Циля, в свою очередь, бродя по дому в поисках очередной утраты, вздыхая, причитала:
— Рассеянность, мальчики, бич нашей семьи — бойтесь ее и будьте настороже: память, она, как жизнь, текуча, ох как текуча.
Генриетта из рассеянности и недотепства своего и ведать не ведала, что такое хозяйственная экономия: могла повторно купить одну и ту же вещь, тут же забывая, что она уже у нее имеется, и только помня твердо свою заботу, когда ее не было: как это и было с четырьмя мясорубками, одна из которых так и осталась лежать невостребованная, вся в патине, у Цили в кухонном шкафчике…
Потому основным хозяйством на досуге — чтоб только не развалилось — занимался Иосиф. Генриетта отвечала лишь за стряпню и уборку, да и то прибегая к помощи кухарки (хотя держать прислугу было не особенно-то и по средствам).

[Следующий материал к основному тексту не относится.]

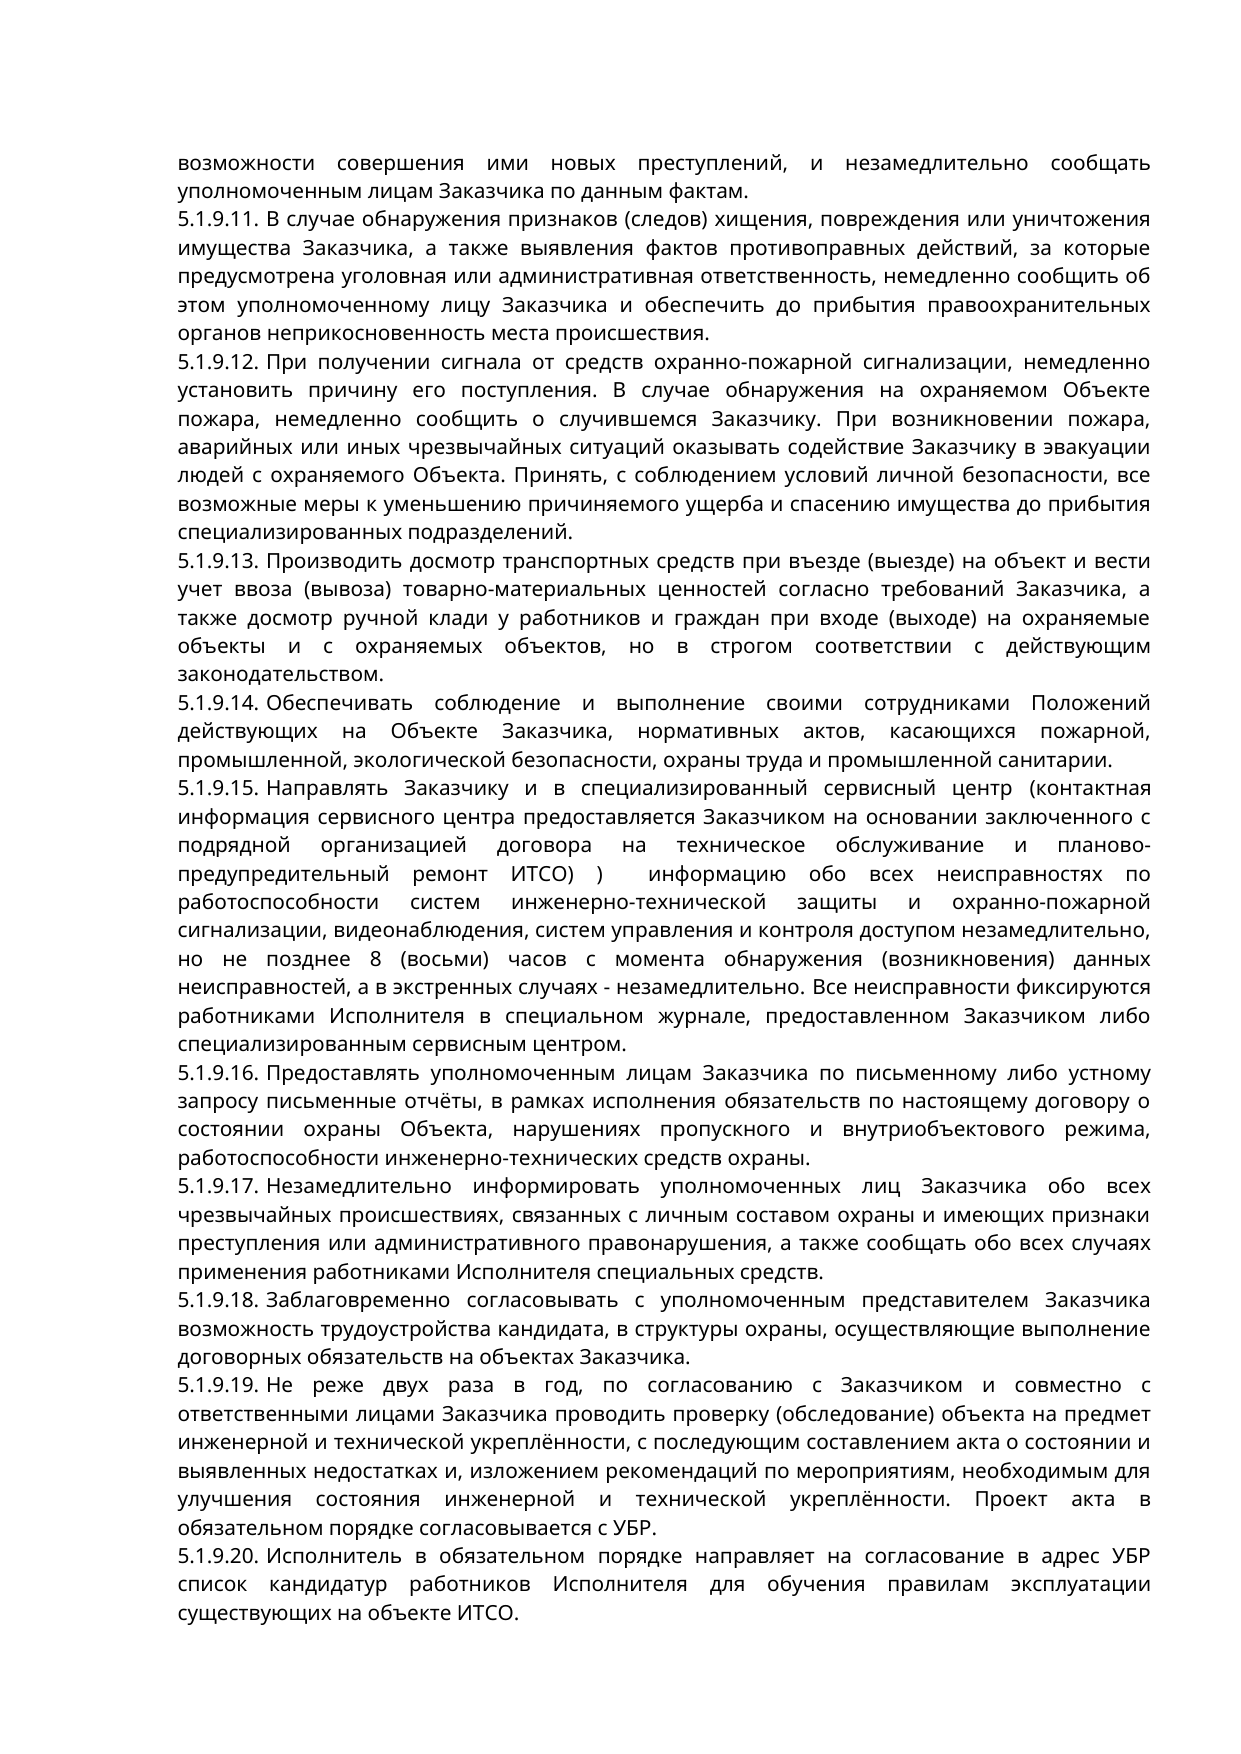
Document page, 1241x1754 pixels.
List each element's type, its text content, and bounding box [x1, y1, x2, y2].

list Не реже двух раза в год, по согласованию с Заказчиком и совместно с ответственными лицами Заказчика проводить проверку (обследование) объекта на предмет инженерной и технической укреплённости, с последующим составлением акта о состоянии и выявленных недостатках и, изложением рекомендаций по мероприятиям, необходимым для улучшения состояния инженерной и технической укреплённости. Проект акта в обязательном порядке согласовывается с УБР. [177, 1371, 1152, 1541]
list В случае обнаружения признаков (следов) хищения, повреждения или уничтожения имущества Заказчика, а также выявления фактов противоправных действий, за которые предусмотрена уголовная или административная ответственность, немедленно сообщить об этом уполномоченному лицу Заказчика и обеспечить до прибытия правоохранительных органов неприкосновенность места происшествия. [177, 204, 1152, 347]
list При получении сигнала от средств охранно-пожарной сигнализации, немедленно установить причину его поступления. В случае обнаружения на охраняемом Объекте пожара, немедленно сообщить о случившемся Заказчику. При возникновении пожара, аварийных или иных чрезвычайных ситуаций оказывать содействие Заказчику в эвакуации людей с охраняемого Объекта. Принять, с соблюдением условий личной безопасности, все возможные меры к уменьшению причиняемого ущерба и спасению имущества до прибытия специализированных подразделений. [177, 347, 1152, 546]
list Производить досмотр транспортных средств при въезде (выезде) на объект и вести учет ввоза (вывоза) товарно-материальных ценностей согласно требований Заказчика, а также досмотр ручной клади у работников и граждан при входе (выходе) на охраняемые объекты и с охраняемых объектов, но в строгом соответствии с действующим законодательством. [177, 546, 1152, 688]
list Заблаговременно согласовывать с уполномоченным представителем Заказчика возможность трудоустройства кандидата, в структуры охраны, осуществляющие выполнение договорных обязательств на объектах Заказчика. [177, 1285, 1152, 1371]
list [177, 148, 1152, 204]
list Исполнитель в обязательном порядке направляет на согласование в адрес УБР список кандидатур работников Исполнителя для обучения правилам эксплуатации существующих на объекте ИТСО. [177, 1541, 1152, 1626]
list Обеспечивать соблюдение и выполнение своими сотрудниками Положений действующих на Объекте Заказчика, нормативных актов, касающихся пожарной, промышленной, экологической безопасности, охраны труда и промышленной санитарии. [177, 688, 1152, 773]
list Незамедлительно информировать уполномоченных лиц Заказчика обо всех чрезвычайных происшествиях, связанных с личным составом охраны и имеющих признаки преступления или административного правонарушения, а также сообщать обо всех случаях применения работниками Исполнителя специальных средств. [177, 1171, 1152, 1285]
list Предоставлять уполномоченным лицам Заказчика по письменному либо устному запросу письменные отчёты, в рамках исполнения обязательств по настоящему договору о состоянии охраны Объекта, нарушениях пропускного и внутриобъектового режима, работоспособности инженерно-технических средств охраны. [177, 1058, 1152, 1171]
list Направлять Заказчику и в специализированный сервисный центр (контактная информация сервисного центра предоставляется Заказчиком на основании заключенного с подрядной организацией договора на техническое обслуживание и планово-предупредительный ремонт ИТСО) ) информацию обо всех неисправностях по работоспособности систем инженерно-технической защиты и охранно-пожарной сигнализации, видеонаблюдения, систем управления и контроля доступом незамедлительно, но не позднее 8 (восьми) часов с момента обнаружения (возникновения) данных неисправностей, а в экстренных случаях - незамедлительно. Все неисправности фиксируются работниками Исполнителя в специальном журнале, предоставленном Заказчиком либо специализированным сервисным центром. [177, 773, 1152, 1058]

У нее напрочь вылетали из головы и рецепты, и способы; могла забыть запастись мацой на Пасху и за праздниками не уследить; да и того хуже — была запросто способна с веником в руках пробродить как во сне день напролет по дому в неглиже, как была встав с постели — медленно и отрешенно: непонятно, то ли заглядывая во все потолочные закоулки и бестолково припоминая, как — со стороны ручки или метелки — следует правильно снимать паутину, — и потом уж и забыв, что именно сделать хотела: просто думая о чем-то, восхитительно далеком и бесценном, что ей сейчас столь же явственно и доступно, сколь и невспоминаемо после…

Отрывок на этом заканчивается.